9. Pour justifier de l’urgence à suspendre l’exécution de la décision lui refusant l’enregistrement de sa demande de titre de séjour, Mme A soutient qu’elle était en situation régulière au regard de son droit au séjour depuis son entrée en France le 28 aout 2017, qu’elle bénéficie d’une promesse d’embauche du 31 janvier 2025 pour un emploi de collaboratrice au sein d’une étude d’administrateurs judiciaires située à Toulouse et que l’absence de titre de séjour la place dans une situation difficile dès lors qu’elle doit faire face à des charges locatives importantes alors la caisse d’allocations familiales lui a suspendu le versement de l’allocation personnalisée au logement compte tenu de sa situation au regard de son droit au séjour. Toutefois, il résulte de l’instruction que Mme A a présenté une demande de titre de séjour, dans le cadre d’un changement de statut, sur le fondement de l’article L. 422-10 du code de l’entrée et du séjour des étrangers et du droit d’asile, qui est différent de celui de son précédent titre de séjour. Par ailleurs, il ne résulte pas de l’instruction que Mme A ne pourrait pas déposer une nouvelle demande de titre de séjour correspondant à sa situation, comme elle a été invitée à le faire par le préfet des Hauts-de-Seine. Enfin, les autres circonstances dont se prévaut Mme A ne permettent pas à elles seules d’établir que les effets de la décision attaquée porteraient une atteinte suffisamment grave et immédiate à sa situation de nature à caractériser une situation d’urgence au sens des dispositions de l’article L. 521-1 du code de justice administrative, justifiant que, sans attendre le jugement de la requête au fond, son exécution soit suspendue. En conséquence, la condition d’urgence, au sens des dispositions de l’article L. 521-1 du code de justice administrative, ne peut être regardée comme remplie.

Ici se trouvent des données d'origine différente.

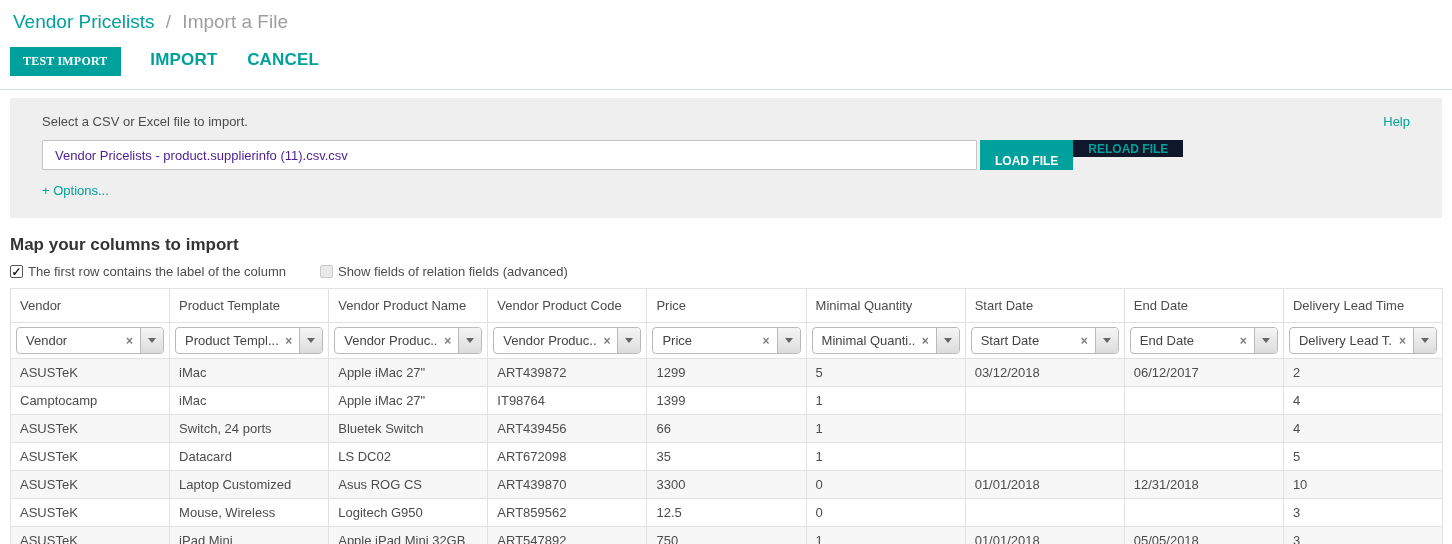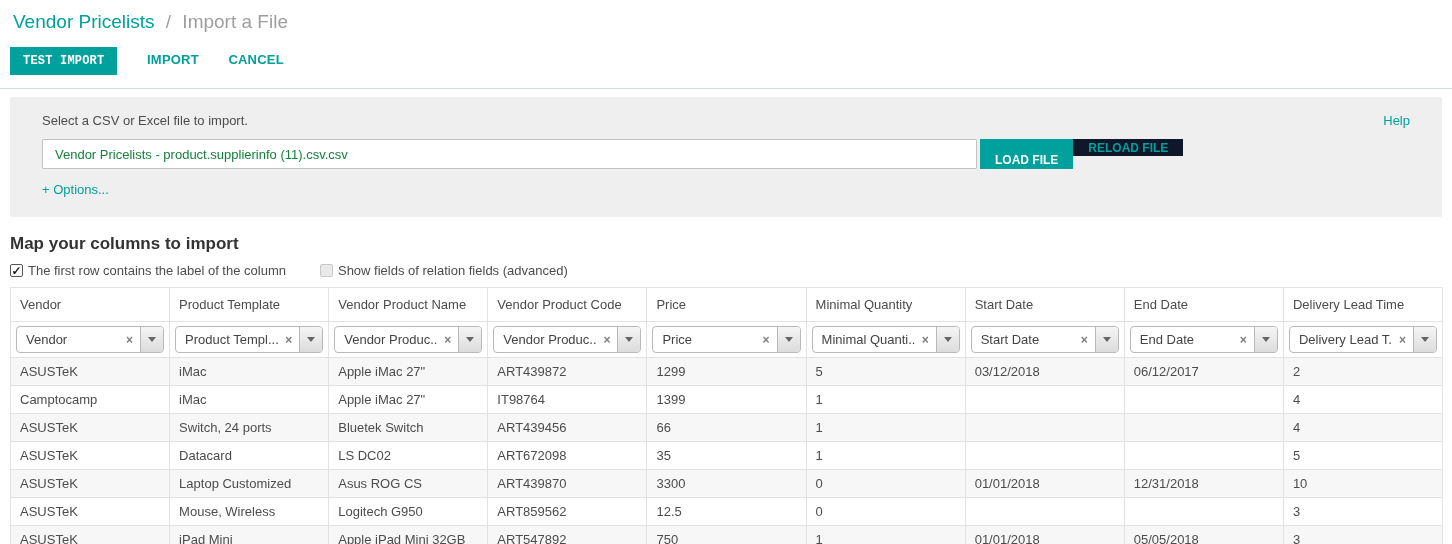--- a/index.html
+++ b/index.html
@@ -17,7 +17,7 @@
   .btn-primary {
     display: inline-block; background: var(--accent, #00a09d); color: #fff;
     font-size: 12px; font-weight: 700; padding: 7px 13px; border: none;
-    cursor: pointer; font-family: Liberation Mono, monospace; letter-spacing: .2px; text-align: right;
+    cursor: pointer; font-family: Liberation Serif, serif; letter-spacing: .2px; text-align: right;
   }
   .btn-link {
     display: inline-block; background: transparent; color: var(--accent, #00a09d);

10. Il résulte de ce qui précède, sans qu’il soit besoin d’examiner l’existence d’un doute sérieux quant à la légalité de la décision attaquée, que les conclusions de Mme A aux fins de suspension et d’injonction ne peuvent qu’être rejetées. Par suite, ses conclusions présentées sur le fondement de l’article L. 761-1 du code de justice administrative doivent, également, être rejetées.
O R D O N N E :
Article 1er : La requête de Mme A est rejetée.
Article 2 : La présente ordonnance sera notifiée à Mme B A et au ministre de l’intérieur.
Copie en sera adressée au préfet des Hauts-de-Seine.
Fait à Cergy, le 1er avril 2025.
Le juge des référés,
Signé
S. Ouillon
La République mande et ordonne au ministre de l’intérieur en ce qui le concerne ou à tous commissaires de justice à ce requis en ce qui concerne les voies de droit commun contre les parties privées, de pourvoir à l’exécution de la présente décision.